The game is afoot in the race to develop the next best thing, and Amazon has released these rather interesting technologies that enable developers to build that next best thing cheaply. Jeff Bezos strikes again with services that leverage the idle parts of Amazon's computing infrastructure and provides it to the people at extremely reasonable prices. Here is a quick overview of the various technologies described above.
"Developers use the Amazon Mechanical Turk web services API to submit tasks to the Amazon Mechanical Turk web site, approve completed tasks, and incorporate the answers into their software applications."
This web service is in reality a masked human-computer interface. Instead of humans asking computers to perform actions, computers are asking humans to perform actions, and using the results in whatever computations are being performed.
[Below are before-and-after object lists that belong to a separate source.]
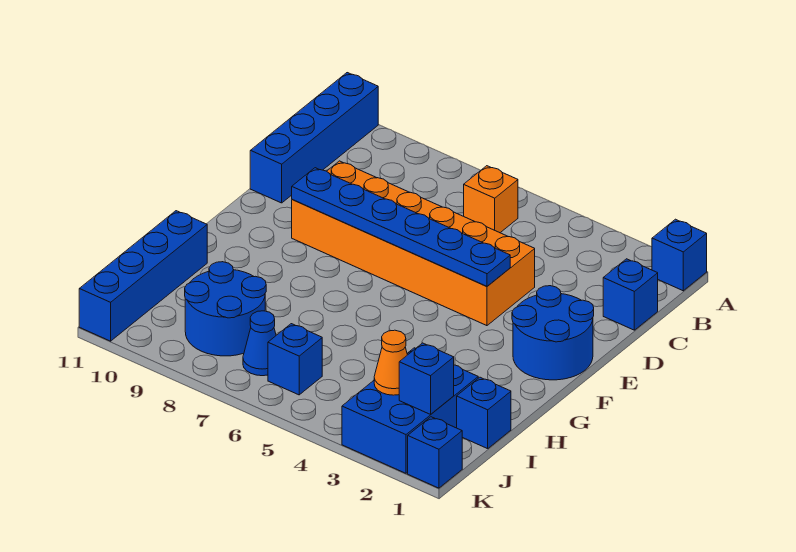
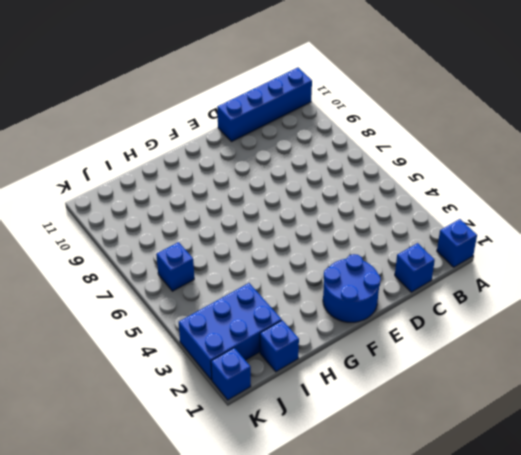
none -> orange 1x1 brick [464,166,518,233]
none -> orange 2x6 brick [292,161,535,326]
none -> blue 1x4 brick [79,211,207,341]

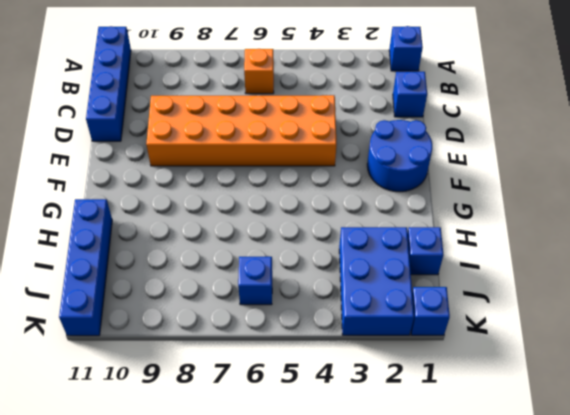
none -> blue 2x2 round brick [185,262,266,356]
none -> blue 1x1 cone [243,311,276,376]
none -> blue 1x6 plate [292,168,510,286]

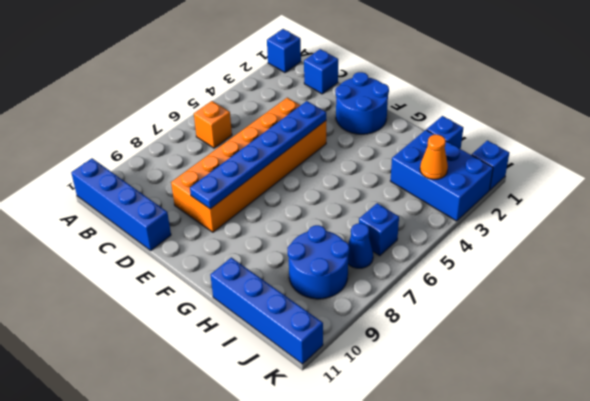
none -> blue 1x1 brick [399,343,454,414]

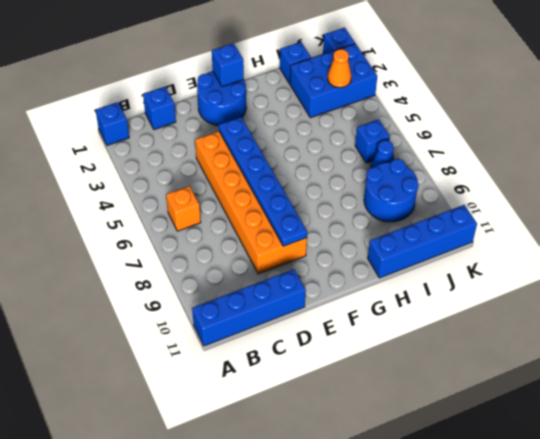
blue 1x1 brick [212,43,244,87] -> blue 1x1 brick moved to [399,343,454,414]

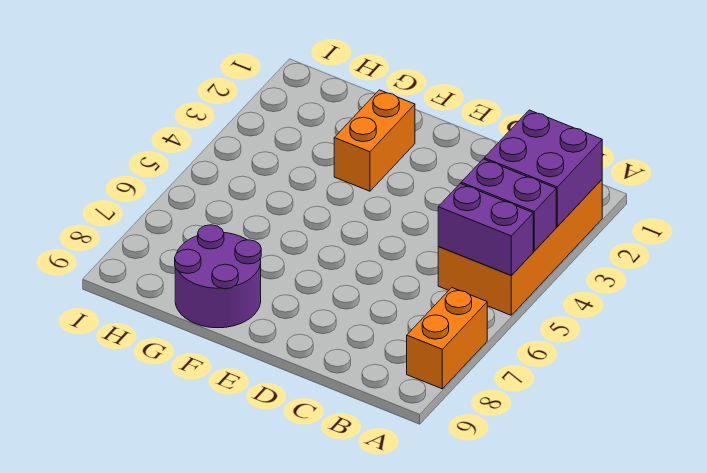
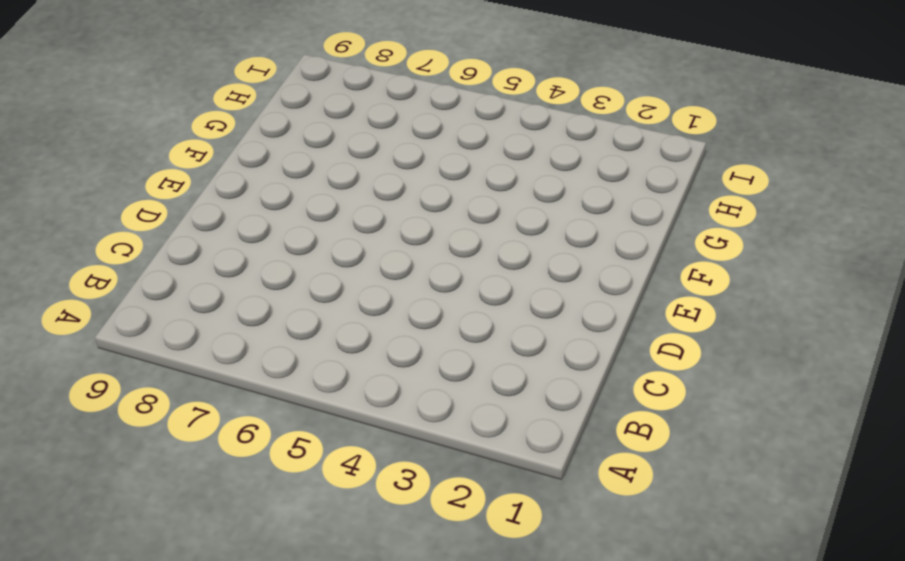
none -> orange 2x4 brick [438,180,603,315]
none -> orange 1x2 brick [407,288,487,389]

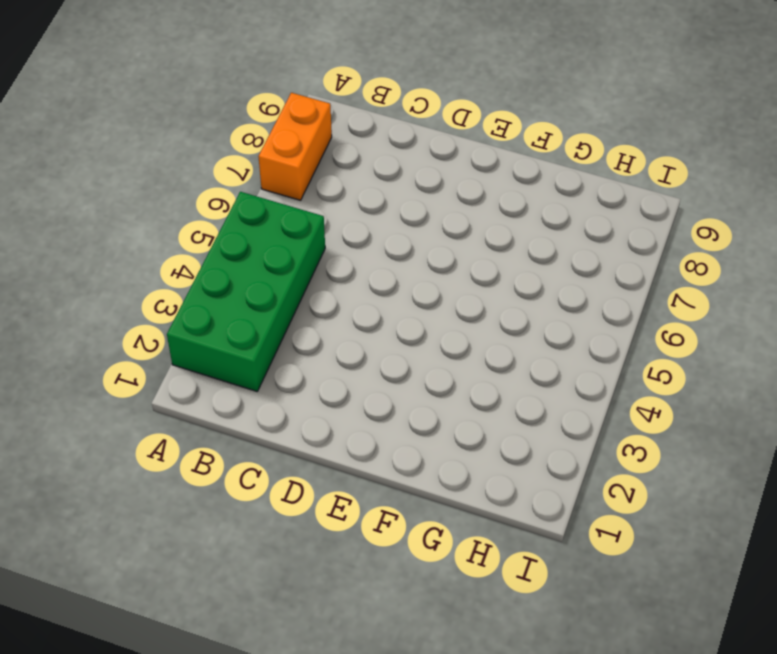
green 2x4 brick [167,192,325,391] -> orange 2x4 brick [438,180,603,315]
none -> orange 1x2 brick [334,90,415,191]
none -> purple 2x2 round brick [175,225,261,328]

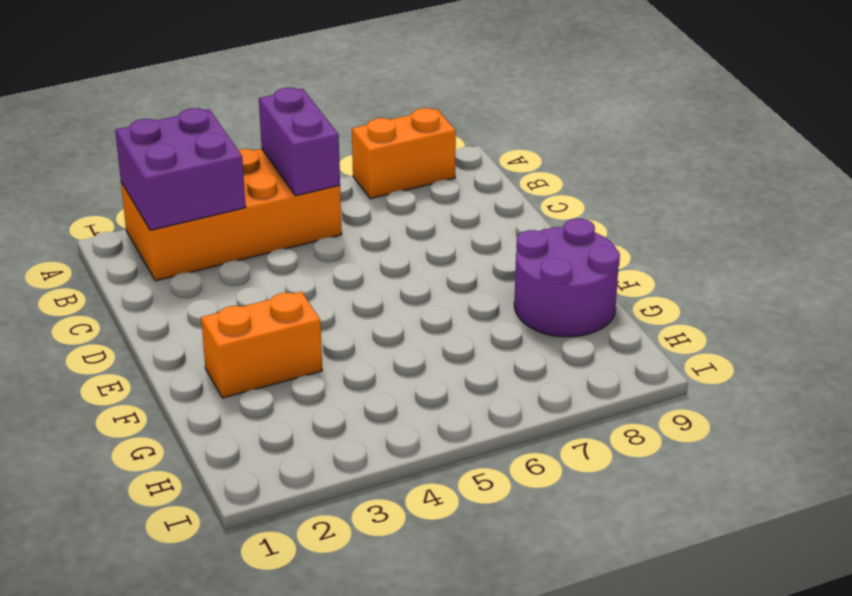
none -> purple 1x2 brick [461,159,556,251]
The entire developing area of funnelling work off that is easy for humans to do but hard for computers (visual pattern recognition, reading obscured text, etc) is interesting, and efficient, assuming you can assemble people to actually do the work.
S3: Simple Storage Service
This is truly a simple web service that allows you to store and retrieve any amount of data from the Amazon infrastructure, and you only pay for what you use.
"It gives any developer access to the same highly scalable, reliable, fast, inexpensive data storage infrastructure that Amazon uses to run its own global network of web sites."
This is a very simple idea, and easy to grasp the significance. Storage is cheap, so make is available anywhere through standardized methods. The first obvious idea around this technology, online backup, has been done by a few companies already. The cost, you ask? $0.15 per GB-month of storage used, and $0.20 per GB of data transferred.
E2: Elastic Computing Cloud
E2 is to computing what S3 is to storage. E2 provides a web service that allows you to increase your computing capacity on the fly.
"Amazon EC2 reduces the time required to obtain and boot new server instances to minutes, allowing you to quickly scale capacity, both up and down, as your computing requirements change."
The first obvious idea I can see with this is reducing the Digg /Slasdot / reddit effect on smaller sites. I hate clicking on a link from one of those sites to only find out that it maxed out its bandwidth limits two hours ago.
Virtualizing all computer resources like this is quite interesting - I'd be interested in reading a story by someone who completely runs a site from Amazon's infrastructure. Requests made to the domain would use the EC2 computing cloud to retrieve the page requested from the S3 storage service. Traffic would be monitored, and in the case of a statistical spike, more computer resources could be called within minutes to serve your new readers.
Again, the cost is very reasonable. $0.10 per instance-hour consumed, $0.20 per GB of data transferred, and any associated S3 costs.
SQS: Simple Queue Service
"Amazon SQS offers a reliable, highly scalable hosted queue for storing messages as they travel between computers."
SQS is a giant distributed queue using Amazon's messaging infrastructure. This service-based asynchronous message technology is a little less obvious in terms of realistic functionality, but very geeky, and hence, very interesting. It reminds me of when Google released Google Sets. My first thought was, "What sane person would use this?", and my second thought was, "I wish I could think of a reason to use this".